Available data:
────────────────
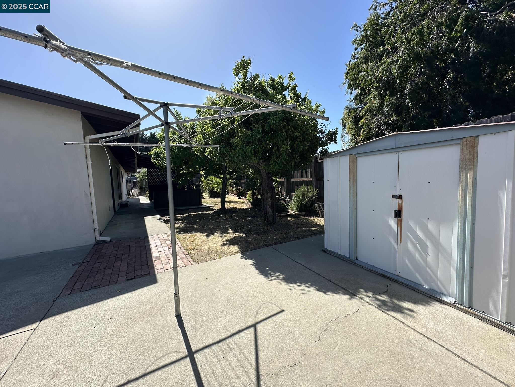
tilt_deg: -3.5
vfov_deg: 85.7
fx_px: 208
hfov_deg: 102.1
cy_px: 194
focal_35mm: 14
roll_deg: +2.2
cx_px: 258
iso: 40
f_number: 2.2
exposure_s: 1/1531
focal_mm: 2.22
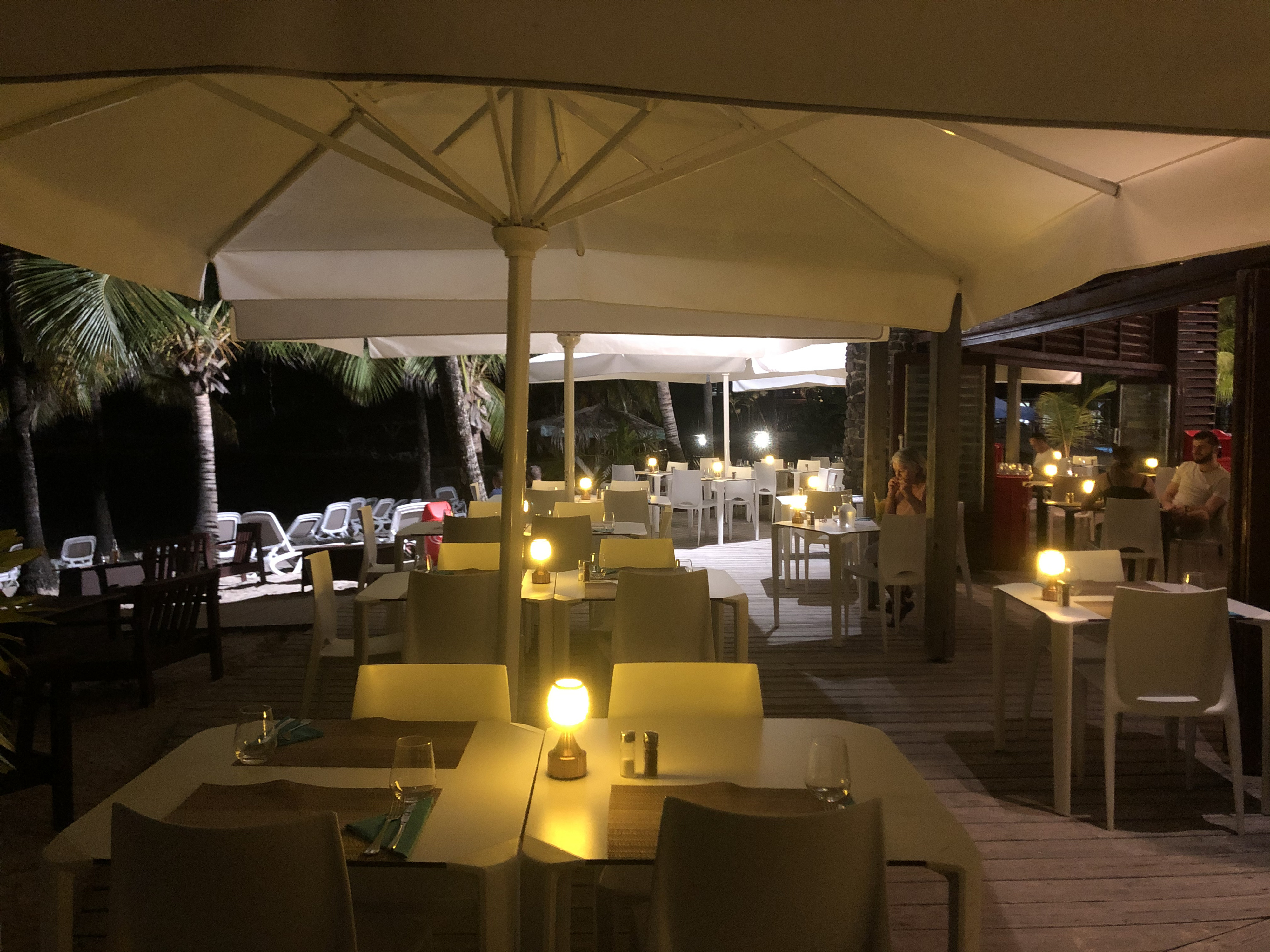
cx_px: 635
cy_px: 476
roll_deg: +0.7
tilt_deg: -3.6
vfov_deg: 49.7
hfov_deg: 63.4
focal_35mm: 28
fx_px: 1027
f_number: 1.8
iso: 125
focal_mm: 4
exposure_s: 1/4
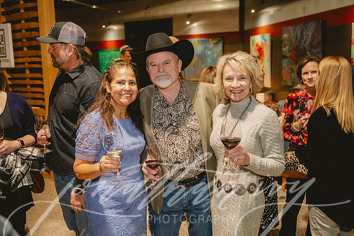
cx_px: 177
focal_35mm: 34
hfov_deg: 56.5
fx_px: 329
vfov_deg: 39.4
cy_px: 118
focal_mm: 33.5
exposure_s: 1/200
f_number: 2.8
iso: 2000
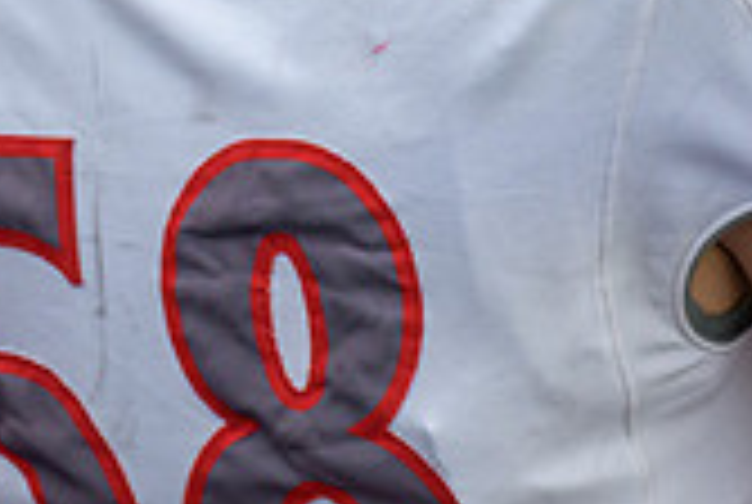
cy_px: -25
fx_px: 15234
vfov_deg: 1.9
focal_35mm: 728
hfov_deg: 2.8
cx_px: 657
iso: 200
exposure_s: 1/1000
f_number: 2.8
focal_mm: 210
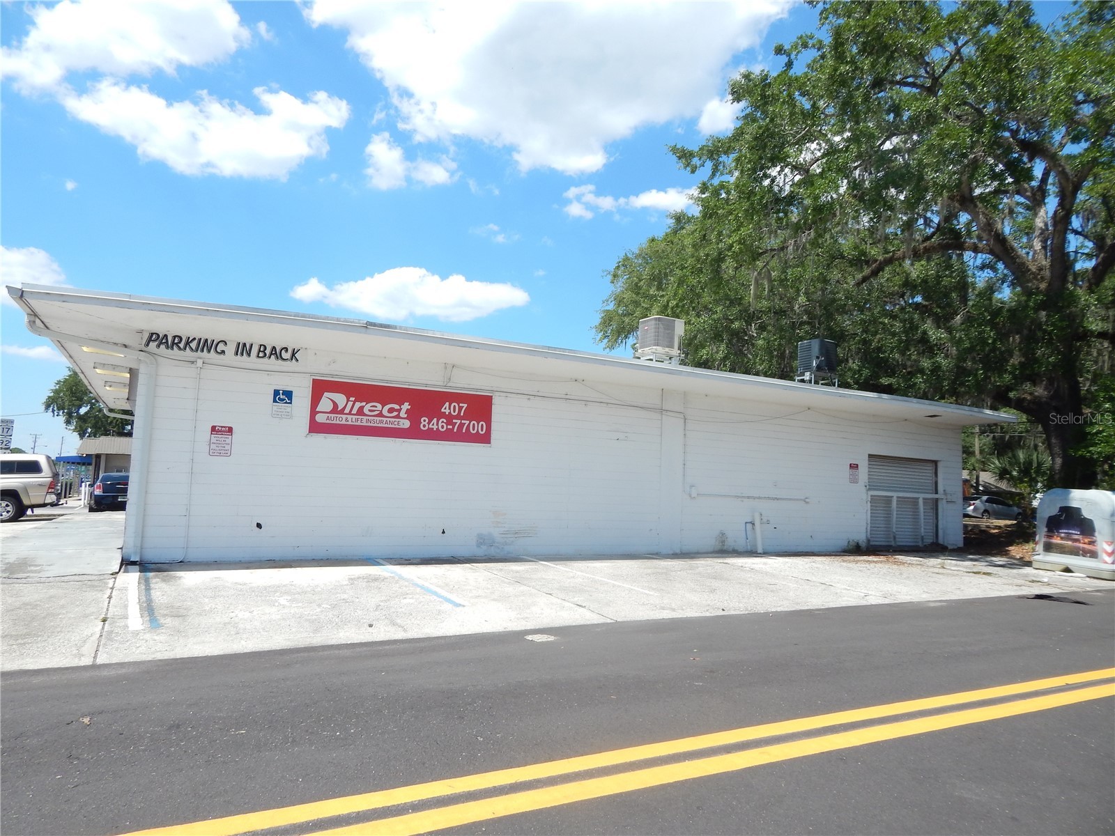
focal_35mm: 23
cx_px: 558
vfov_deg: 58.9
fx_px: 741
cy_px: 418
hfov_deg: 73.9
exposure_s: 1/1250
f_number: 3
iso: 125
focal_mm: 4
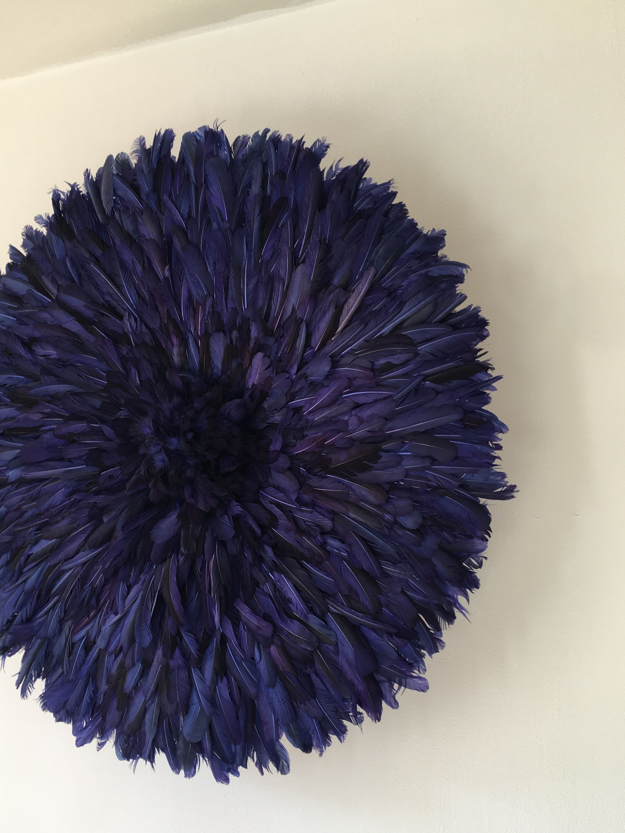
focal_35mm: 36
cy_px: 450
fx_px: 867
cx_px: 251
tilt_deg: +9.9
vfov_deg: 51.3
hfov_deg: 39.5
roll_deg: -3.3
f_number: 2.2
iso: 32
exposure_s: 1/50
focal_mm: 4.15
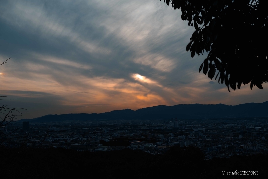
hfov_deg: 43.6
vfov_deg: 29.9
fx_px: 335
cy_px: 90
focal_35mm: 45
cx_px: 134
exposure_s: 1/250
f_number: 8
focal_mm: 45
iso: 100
────────────────
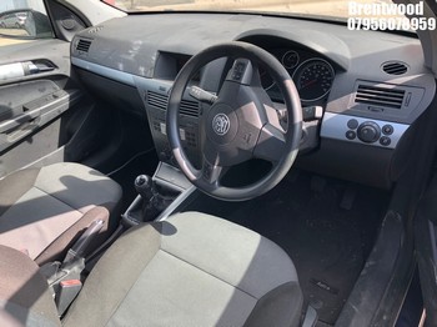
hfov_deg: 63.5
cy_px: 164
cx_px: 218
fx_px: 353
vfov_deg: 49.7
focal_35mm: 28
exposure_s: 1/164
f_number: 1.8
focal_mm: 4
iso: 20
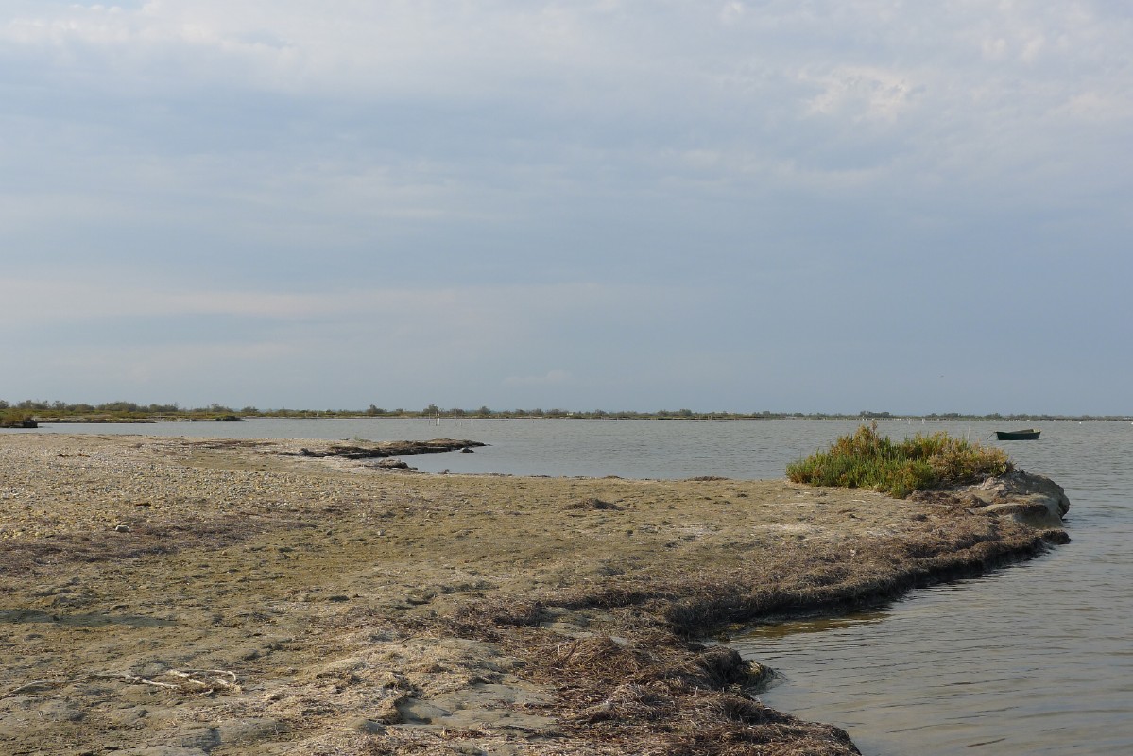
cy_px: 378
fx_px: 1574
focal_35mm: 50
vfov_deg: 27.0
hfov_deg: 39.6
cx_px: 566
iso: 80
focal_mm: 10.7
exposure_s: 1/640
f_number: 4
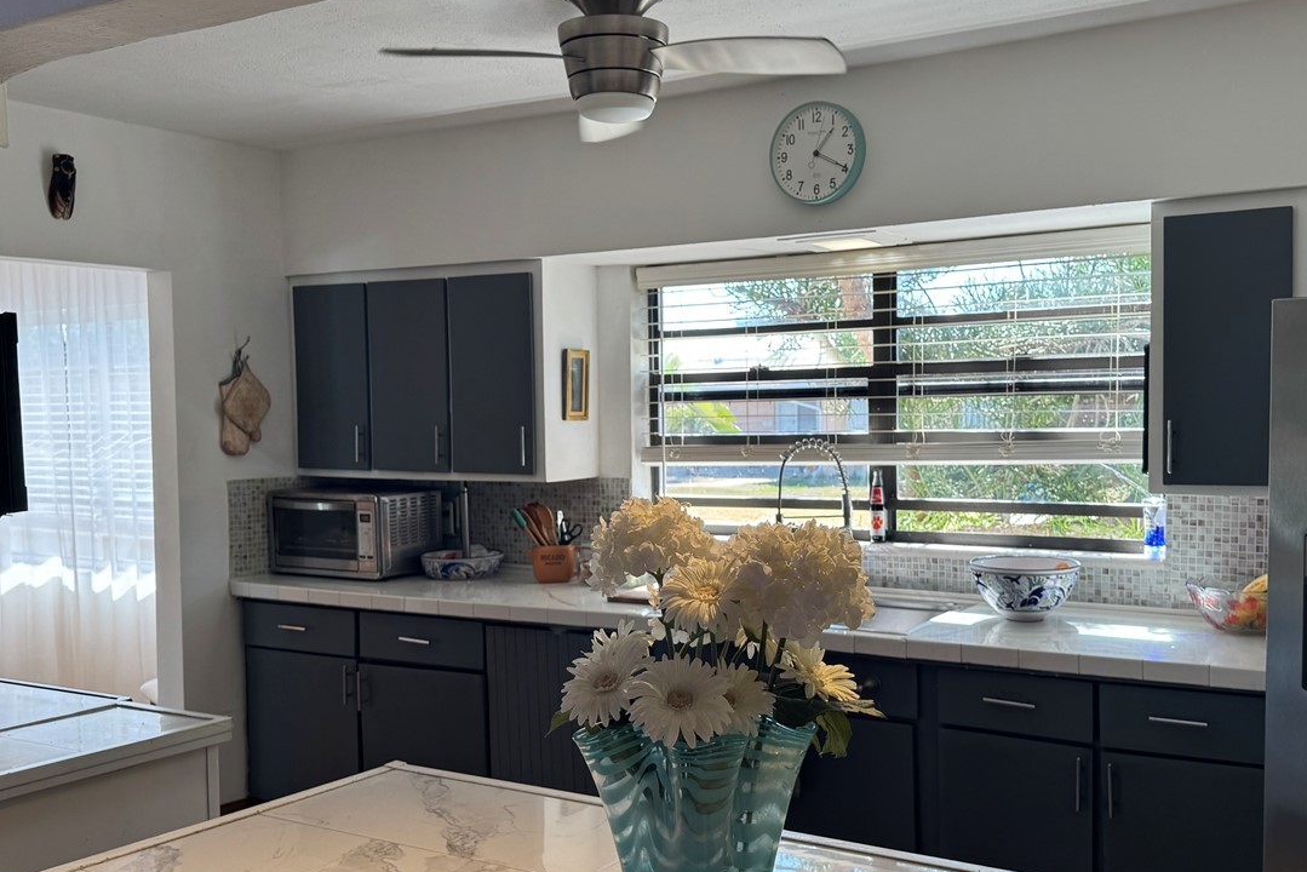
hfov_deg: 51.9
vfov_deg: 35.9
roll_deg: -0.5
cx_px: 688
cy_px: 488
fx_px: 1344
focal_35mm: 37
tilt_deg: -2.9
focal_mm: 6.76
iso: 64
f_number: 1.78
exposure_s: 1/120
────────────────
Brief: From the entries above, print the lines beginning at the one with "hfov_deg: 51.9" and stopping after the one with "exposure_s: 1/120", exactly as written and with nothing else.

Answer:
hfov_deg: 51.9
vfov_deg: 35.9
roll_deg: -0.5
cx_px: 688
cy_px: 488
fx_px: 1344
focal_35mm: 37
tilt_deg: -2.9
focal_mm: 6.76
iso: 64
f_number: 1.78
exposure_s: 1/120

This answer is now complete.